[Extracted page text data]

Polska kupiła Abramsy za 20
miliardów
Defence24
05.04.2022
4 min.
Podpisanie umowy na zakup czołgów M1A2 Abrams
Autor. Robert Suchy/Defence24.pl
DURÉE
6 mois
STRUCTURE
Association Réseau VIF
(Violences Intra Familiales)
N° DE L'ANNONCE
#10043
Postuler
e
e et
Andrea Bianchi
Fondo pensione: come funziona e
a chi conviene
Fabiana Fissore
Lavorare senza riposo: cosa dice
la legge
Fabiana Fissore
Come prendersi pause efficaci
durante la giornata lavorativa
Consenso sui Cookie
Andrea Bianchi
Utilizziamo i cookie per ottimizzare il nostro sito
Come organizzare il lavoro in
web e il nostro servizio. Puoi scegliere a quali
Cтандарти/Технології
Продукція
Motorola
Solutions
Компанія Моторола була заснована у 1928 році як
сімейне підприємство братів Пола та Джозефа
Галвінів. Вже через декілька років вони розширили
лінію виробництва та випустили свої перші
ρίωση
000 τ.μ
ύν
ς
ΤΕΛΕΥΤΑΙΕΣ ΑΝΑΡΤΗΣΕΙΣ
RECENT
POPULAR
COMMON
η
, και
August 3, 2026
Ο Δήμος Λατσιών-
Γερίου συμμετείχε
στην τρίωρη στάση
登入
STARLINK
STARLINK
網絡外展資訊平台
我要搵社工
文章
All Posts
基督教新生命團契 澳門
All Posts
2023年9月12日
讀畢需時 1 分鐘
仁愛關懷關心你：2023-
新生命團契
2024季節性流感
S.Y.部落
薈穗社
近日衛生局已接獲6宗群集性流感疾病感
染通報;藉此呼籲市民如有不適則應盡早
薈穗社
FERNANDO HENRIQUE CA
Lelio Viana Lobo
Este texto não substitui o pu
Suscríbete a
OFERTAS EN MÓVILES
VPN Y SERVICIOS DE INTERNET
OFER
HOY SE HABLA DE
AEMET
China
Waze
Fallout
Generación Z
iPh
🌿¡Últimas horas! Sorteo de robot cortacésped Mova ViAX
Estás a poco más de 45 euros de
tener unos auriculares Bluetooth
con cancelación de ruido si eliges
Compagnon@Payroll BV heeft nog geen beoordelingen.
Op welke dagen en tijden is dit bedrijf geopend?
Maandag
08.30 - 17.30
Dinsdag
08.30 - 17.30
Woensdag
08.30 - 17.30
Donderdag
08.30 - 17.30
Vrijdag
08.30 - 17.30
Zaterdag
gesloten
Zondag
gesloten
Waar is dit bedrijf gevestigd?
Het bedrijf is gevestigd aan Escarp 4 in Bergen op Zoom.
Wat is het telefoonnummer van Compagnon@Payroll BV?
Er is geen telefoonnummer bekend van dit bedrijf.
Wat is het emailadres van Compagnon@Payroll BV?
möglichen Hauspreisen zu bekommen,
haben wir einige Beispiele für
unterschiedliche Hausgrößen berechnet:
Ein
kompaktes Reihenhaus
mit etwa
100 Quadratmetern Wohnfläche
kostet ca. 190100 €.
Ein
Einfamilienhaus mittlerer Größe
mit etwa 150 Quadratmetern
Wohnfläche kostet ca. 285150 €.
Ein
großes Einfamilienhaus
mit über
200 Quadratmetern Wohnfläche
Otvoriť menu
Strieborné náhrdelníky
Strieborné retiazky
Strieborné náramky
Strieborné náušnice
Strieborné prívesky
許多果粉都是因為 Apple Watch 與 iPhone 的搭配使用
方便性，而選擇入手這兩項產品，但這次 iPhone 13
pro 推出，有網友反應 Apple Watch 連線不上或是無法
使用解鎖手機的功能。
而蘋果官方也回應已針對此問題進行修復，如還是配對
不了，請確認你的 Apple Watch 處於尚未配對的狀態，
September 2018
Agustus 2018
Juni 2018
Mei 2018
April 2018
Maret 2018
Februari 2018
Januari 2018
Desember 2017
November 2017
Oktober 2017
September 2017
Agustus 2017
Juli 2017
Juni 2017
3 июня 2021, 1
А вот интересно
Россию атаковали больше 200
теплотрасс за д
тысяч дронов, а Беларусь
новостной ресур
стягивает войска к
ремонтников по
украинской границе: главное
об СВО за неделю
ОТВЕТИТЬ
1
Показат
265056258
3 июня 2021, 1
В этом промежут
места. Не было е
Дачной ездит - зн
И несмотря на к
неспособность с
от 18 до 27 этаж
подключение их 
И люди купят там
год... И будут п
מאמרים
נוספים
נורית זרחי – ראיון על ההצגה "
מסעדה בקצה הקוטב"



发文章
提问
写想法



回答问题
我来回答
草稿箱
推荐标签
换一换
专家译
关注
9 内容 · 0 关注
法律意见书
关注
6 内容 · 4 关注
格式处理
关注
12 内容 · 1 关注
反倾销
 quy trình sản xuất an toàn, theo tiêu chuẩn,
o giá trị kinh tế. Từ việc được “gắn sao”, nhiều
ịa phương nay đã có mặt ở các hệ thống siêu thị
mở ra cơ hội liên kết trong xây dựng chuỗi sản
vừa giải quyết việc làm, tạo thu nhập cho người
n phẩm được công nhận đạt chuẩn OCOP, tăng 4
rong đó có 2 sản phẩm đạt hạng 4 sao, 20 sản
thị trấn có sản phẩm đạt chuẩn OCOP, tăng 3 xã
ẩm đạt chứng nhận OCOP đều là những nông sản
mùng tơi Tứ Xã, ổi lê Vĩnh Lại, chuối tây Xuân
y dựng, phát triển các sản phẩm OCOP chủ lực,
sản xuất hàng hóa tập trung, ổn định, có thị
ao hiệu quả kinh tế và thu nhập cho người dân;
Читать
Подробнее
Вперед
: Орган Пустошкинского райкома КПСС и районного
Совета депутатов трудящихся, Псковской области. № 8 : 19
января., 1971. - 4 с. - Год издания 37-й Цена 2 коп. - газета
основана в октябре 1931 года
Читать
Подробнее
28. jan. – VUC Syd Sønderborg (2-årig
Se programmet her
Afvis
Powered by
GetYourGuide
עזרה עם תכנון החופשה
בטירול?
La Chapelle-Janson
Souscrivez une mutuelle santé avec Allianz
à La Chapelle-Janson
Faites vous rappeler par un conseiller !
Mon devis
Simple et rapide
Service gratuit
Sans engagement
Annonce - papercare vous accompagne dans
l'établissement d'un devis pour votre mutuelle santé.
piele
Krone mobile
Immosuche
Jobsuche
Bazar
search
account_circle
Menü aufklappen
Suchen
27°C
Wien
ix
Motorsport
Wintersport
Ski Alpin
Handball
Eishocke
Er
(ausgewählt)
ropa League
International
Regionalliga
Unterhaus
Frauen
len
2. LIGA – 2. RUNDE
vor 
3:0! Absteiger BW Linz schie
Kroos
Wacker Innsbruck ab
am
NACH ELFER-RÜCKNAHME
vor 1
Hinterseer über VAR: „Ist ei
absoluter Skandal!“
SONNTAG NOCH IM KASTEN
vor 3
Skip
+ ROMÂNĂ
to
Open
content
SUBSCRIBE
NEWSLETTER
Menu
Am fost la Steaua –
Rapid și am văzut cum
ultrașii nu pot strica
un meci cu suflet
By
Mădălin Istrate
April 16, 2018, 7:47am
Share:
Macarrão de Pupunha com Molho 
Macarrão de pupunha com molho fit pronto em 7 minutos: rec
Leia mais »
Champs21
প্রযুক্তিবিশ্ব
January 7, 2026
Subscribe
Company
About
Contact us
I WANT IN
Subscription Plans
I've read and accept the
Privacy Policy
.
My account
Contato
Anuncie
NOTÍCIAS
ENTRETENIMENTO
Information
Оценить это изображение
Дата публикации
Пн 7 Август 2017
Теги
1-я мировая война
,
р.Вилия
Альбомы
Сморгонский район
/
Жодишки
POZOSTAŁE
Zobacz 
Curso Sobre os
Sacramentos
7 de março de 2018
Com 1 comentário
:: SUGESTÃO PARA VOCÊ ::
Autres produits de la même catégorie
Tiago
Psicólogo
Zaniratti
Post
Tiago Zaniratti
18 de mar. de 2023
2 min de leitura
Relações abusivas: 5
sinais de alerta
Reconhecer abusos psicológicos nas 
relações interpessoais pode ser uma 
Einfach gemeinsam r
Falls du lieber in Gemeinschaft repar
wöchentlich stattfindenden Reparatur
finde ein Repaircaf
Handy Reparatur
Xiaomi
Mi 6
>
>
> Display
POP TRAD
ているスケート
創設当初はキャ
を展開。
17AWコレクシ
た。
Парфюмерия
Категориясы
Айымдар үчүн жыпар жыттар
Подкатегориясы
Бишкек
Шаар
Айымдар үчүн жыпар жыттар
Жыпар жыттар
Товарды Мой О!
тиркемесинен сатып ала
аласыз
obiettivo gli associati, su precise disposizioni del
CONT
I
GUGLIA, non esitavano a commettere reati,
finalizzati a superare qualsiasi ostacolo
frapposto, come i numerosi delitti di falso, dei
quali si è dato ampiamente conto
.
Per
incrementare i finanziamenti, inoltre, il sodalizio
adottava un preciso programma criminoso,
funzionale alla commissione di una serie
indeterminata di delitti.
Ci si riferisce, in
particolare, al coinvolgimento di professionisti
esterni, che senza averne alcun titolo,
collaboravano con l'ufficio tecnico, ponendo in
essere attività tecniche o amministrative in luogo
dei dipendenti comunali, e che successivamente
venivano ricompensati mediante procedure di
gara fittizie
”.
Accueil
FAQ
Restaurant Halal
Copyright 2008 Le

WHAT IS BEING ASKED — Your reply should consist of one number: how many lines in the entries contain the string "người".

EXERCISE RESULT — 2